A sequence is selected in the training data to show the decisions of the model before training.

example_data = np.load("data/at/example_train_data.npz", allow_pickle=True)
example_id = 0
example_input_data = example_data["input_data"][example_id: example_id+1]
example_buy_price = example_data["buy_price"][example_id: example_id+1]
example_sell_price = example_data["sell_price"][example_id: example_id+1]
example_data.close()

def show_decision(decision_maker, model, input_data, buy_price, sell_price):
    signal_data = (decision_maker(model, input_data) - 1).tolist()
    buy_price, sell_price, signal_data = buy_price[0], sell_price[0], signal_data[0]
    plt.figure(figsize=(16,9))
    plt.subplot(3,1,1)
    plt.plot(buy_price, label="buy price")
    plt.plot(sell_price, label="sell price")
    buy_point = [i for i in range(1, len(signal_data)) if signal_data[i]>signal_data[i-1]]
    for i,p in enumerate(buy_point):
        if i==0:
            plt.axvline(p, color="#2ca02c", label="buy point")
        else:
            plt.axvline(p, color="#2ca02c")
    sell_point = [i for i in range(1, len(signal_data)) if signal_data[i]<signal_data[i-1]]
    for i,p in enumerate(sell_point):
        if i==0:
            plt.axvline(p, color="#d62728", label="sell point")
        else:
            plt.axvline(p, color="#d62728")
    plt.legend()
    plt.subplot(3,1,2)
    plt.plot(signal_data, label="position")
    plt.ylim(-1.2,1.2)
    plt.legend()
    plt.subplot(3,1,3)
    money, stock = 0, 0
    asset_list = []
    for buy_p, sell_p, signal in zip(buy_price, sell_price, signal_data):
        if signal>stock:
            delta = signal - stock
            money -= delta * buy_p
            money -= delta * buy_p * 0.001
        else:
            delta = stock - signal
            money += delta * sell_p
            money -= delta * sell_p * 0.001
        stock = signal
        asset_list.append(money + stock*(buy_p+sell_p)/2)
    plt.plot(asset_list, label="asset")
    plt.legend()


show_decision(decision_maker, model, example_input_data, example_buy_price, example_sell_price)

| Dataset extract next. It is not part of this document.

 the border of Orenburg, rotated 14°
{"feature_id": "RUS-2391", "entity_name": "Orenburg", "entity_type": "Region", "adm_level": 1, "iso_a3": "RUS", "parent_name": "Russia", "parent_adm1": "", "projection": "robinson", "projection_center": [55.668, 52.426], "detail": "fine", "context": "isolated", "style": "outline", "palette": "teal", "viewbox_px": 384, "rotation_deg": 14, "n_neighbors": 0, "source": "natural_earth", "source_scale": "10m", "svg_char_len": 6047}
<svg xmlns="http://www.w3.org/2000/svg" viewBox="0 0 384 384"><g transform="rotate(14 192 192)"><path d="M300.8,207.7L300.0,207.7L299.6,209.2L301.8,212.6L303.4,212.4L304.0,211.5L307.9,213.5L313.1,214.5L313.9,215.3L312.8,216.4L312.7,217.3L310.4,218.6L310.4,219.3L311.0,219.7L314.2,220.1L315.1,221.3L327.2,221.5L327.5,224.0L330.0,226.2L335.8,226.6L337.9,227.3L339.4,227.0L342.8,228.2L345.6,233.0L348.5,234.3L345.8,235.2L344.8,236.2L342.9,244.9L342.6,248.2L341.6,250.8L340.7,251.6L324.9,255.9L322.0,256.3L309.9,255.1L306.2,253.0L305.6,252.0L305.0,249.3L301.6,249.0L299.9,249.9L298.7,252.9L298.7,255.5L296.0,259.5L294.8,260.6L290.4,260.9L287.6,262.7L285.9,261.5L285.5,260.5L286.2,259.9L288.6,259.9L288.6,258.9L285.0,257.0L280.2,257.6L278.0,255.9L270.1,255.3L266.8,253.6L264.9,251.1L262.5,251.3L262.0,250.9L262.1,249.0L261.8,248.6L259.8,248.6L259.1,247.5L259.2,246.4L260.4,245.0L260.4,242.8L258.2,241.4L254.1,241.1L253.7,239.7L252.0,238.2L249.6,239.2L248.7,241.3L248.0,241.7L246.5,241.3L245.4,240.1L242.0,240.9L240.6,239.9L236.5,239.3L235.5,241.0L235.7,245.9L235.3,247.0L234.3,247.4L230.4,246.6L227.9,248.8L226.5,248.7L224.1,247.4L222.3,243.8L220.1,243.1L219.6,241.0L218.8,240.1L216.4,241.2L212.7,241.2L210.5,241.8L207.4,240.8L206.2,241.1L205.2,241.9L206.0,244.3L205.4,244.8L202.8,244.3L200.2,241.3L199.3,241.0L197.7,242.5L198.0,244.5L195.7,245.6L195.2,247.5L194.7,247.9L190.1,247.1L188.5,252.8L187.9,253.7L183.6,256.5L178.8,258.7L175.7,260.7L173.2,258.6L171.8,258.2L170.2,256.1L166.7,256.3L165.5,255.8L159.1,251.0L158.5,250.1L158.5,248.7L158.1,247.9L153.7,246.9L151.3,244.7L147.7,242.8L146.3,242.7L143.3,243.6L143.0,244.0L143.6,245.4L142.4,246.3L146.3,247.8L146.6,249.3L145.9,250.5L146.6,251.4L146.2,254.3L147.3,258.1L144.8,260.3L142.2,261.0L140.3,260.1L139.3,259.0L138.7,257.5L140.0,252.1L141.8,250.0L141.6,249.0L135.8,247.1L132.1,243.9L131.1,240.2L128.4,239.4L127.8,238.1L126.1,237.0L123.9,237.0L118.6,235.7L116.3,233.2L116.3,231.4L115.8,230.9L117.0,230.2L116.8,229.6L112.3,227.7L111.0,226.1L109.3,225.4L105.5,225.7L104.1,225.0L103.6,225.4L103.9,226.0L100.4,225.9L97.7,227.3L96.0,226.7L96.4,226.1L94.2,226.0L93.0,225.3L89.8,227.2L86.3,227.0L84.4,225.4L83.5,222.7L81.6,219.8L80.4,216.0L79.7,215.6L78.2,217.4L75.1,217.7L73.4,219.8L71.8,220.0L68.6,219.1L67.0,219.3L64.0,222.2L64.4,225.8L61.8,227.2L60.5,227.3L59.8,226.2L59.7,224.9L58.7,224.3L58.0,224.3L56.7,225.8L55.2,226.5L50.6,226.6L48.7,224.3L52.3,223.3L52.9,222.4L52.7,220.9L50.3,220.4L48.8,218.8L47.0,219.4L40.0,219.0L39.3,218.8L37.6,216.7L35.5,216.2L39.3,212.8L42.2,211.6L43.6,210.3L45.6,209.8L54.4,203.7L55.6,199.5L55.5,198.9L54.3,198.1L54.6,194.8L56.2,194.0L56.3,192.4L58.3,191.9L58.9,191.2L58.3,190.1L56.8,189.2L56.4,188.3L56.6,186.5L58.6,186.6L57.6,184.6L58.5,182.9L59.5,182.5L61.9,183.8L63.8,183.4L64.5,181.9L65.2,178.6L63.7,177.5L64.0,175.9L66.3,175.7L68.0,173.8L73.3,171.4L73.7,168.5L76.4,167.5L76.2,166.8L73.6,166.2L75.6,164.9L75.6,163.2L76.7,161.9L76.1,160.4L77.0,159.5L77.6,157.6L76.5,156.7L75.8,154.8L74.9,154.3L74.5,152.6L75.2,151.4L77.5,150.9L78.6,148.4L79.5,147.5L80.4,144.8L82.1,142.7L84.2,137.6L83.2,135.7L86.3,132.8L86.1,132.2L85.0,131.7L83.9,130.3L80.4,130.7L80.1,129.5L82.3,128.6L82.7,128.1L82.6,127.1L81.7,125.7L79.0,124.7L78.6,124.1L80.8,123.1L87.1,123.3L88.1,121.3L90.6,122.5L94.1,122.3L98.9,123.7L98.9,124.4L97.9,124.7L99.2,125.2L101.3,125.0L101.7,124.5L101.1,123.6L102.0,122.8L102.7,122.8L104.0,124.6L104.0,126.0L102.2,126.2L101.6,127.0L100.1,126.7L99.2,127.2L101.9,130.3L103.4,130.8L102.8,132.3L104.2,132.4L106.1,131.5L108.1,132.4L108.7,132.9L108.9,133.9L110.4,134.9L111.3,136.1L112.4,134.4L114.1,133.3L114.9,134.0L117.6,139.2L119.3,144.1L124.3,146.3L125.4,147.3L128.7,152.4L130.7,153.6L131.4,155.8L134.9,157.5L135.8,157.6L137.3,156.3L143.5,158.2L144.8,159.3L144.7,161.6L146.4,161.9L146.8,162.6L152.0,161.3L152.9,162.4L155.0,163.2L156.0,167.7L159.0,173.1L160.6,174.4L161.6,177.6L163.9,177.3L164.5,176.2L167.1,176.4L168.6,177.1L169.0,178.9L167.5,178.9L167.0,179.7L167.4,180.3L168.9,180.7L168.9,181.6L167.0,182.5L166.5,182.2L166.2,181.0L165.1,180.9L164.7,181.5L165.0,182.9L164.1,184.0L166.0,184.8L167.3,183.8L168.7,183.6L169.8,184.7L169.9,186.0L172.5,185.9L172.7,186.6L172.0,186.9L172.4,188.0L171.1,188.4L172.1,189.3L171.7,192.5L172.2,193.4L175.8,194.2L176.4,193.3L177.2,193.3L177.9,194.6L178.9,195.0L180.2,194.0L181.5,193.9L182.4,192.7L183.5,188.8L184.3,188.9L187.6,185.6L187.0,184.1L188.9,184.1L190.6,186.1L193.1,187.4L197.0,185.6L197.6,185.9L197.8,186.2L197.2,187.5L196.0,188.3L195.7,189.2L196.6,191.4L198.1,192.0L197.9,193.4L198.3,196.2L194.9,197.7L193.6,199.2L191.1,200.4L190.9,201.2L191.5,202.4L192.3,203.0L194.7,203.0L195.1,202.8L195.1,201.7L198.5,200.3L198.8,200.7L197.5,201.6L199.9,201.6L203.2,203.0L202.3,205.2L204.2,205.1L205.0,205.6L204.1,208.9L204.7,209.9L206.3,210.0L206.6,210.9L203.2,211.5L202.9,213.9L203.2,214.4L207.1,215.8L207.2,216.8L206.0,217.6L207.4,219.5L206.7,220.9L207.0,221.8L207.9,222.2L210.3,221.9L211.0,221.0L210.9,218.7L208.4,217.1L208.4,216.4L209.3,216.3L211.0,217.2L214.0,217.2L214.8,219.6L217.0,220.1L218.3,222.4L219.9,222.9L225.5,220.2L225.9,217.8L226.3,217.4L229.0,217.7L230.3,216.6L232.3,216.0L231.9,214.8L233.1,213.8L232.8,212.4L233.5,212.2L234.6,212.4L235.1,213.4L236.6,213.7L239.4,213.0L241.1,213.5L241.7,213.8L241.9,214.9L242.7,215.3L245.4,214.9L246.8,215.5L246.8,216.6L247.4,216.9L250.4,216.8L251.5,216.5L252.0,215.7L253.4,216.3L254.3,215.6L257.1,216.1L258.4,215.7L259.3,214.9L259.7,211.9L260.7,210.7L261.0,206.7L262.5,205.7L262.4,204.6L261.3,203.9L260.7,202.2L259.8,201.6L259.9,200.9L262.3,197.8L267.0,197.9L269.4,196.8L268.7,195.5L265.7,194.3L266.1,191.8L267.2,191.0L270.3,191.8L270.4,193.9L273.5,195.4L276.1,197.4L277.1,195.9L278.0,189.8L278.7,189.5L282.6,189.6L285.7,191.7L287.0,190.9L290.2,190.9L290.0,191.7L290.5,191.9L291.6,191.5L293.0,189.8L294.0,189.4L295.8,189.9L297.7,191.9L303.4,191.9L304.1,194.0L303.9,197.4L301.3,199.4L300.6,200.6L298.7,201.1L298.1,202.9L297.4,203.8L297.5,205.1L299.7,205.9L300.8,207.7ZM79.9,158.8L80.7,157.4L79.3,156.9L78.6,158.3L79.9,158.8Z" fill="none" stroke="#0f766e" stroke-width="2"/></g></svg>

Next, we start the training process. Note that we use curriculum learning to first train with no transaction costs to encourage the model to capture short-term market changes, and then gradually increase the transaction costs to guide the model to construct a robust investment strategy. Formally, a difficulty factor $d\in [0,1]$ is defined. The transaction price $p_i^{\text{[buy]}},p_i^{\text{[sell]}}$ and the rate $\alpha^{\text{[buy]}},\alpha^{\text{ sell}}$ are affected by this.

$p_i^{\text{[buy]}}\leftarrow \frac{1+d}{2}p_i^{\text{[buy]}}+\frac{1-d}{2}p_i^{\text{[sell]}},$

$p_i^{\text{[sell]}}\leftarrow \frac{1-d}{2}p_i^{\text{[buy]}}+\frac{1+d}{2}p_i^{\text{[sell]}},$

$\alpha^{\text{[buy]}}\leftarrow d\alpha^{\text{[buy]}},$

$\alpha^{\text{[sell]}}\leftarrow d\alpha^{\text{[sell]}}.$

for epoch in range(1000):
    trainer.difficulty = max((epoch+1-200)/800, 0)
    _, reward_train = trainer.train_epoch(model, data_loader_train, optimizer)
    print("epoch:", epoch, "reward:", reward_train)

show_decision(decision_maker, model, example_input_data, example_buy_price, example_sell_price)

epoch: 0 reward: -4.729216948063408e-05
epoch: 1 reward: -2.0203719886443567e-05
epoch: 2 reward: -5.471992694477254e-06
epoch: 3 reward: 6.819567828551503e-06
epoch: 4 reward: -1.1619394611772117e-05
epoch: 5 reward: 3.274395907648531e-05
...
epoch: 995 reward: 0.04295553291798985
epoch: 996 reward: 0.03634062086589008
epoch: 997 reward: 0.03797032271239929
epoch: 998 reward: 0.038265388261650886
epoch: 999 reward: 0.038311712370954334

It is evident that with the assistance of OASS, the model is able to find high-return investment decisions.